In 1984, petitioner Jonathan J. Pollard was convicted, following a guilty plea, of conspiracy to deliver national defense information to a foreign government in violation of 18 U.S.C. § 794(c), for which he was sentenced to life imprisonment. On November 20, 2015, after serving 30 years of his sentence, Pollard was paroled pursuant to 18 U.S.C, § 4206(d), subject to special conditions, including, as relevant here, GPS monitoring, computer monitoring, and a curfew. 1 That same day, Pollard filed a habeas corpus petition pursuant to 28 U.S.C. § 2241 to challenge those conditions. He here appeals from the denial of that petition. See Pollard v. U.S. Parole Comm’n, No. 15-CV-9131 (KBF), 2016 WL 4290607 (S.D.N.Y. Aug. 11, 2016).
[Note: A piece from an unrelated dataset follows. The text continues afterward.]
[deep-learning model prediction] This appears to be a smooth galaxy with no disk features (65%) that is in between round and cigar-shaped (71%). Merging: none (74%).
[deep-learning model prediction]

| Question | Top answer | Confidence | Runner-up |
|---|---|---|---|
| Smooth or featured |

We review the denial of a § 2241 petition de novo, while accepting factual findings absent clear error. See Lugo v. Hudson, 785 F.3d 852, 854 (2d Cir. 2015). In doing so, we are mindful that § 2241 review of parole commission decisions is “extremely limited” to whether the commission has abused its “broad discretion to determine parole eligibility” and to “interpret[] its own regulations.” Bialkin v. Baer, 719 F.2d 590, 593 (2d Cir. 1983) (internal citations omitted). 2 As such, a federal reviewing court may not substitute its own judgment for that of the Commission or gainsay the Commission’s credibility determinations and factual findings. Rather, a court can disturb the Commission’s ultimate determination only if it lacks a rational basis. See id.; see also Iuteri v. Nardoza, 732 F.2d 32, 37 (2d Cir. 1984). In applying these standards here, we assume the parties’ familiarity with the facts and procedural history of this case, which we reference only as necessary to explain our decision to affirm for substantially the reasons articulated by the district court. See Pollard v. U.S. Parole Comm’n, 2016 WL 4290607.
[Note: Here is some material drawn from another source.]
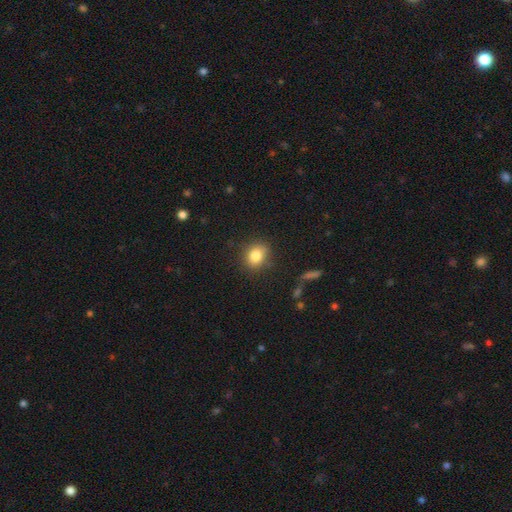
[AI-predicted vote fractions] Smooth or featured? smooth (83%)
How rounded? round (63%)
Merging? none (82%)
1. GPS Monitoring and Curfew Conditions

Pollard argues that the GPS monitoring and curfew conditions lack an evidentiary basis. Insofar as the Commission explained *11 that these conditions were imposed to deter Pollard from further criminal conduct, to protect the public, and to minimize the risk of flight, it relied, inter alia, on the deceptive nature of Pollard’s criminal conduct, his professed desire (even recently) to leave the United States for Israel, and his propensity to violate conditions imposed during his prosecution and incarceration relating to the classified information he had compromised.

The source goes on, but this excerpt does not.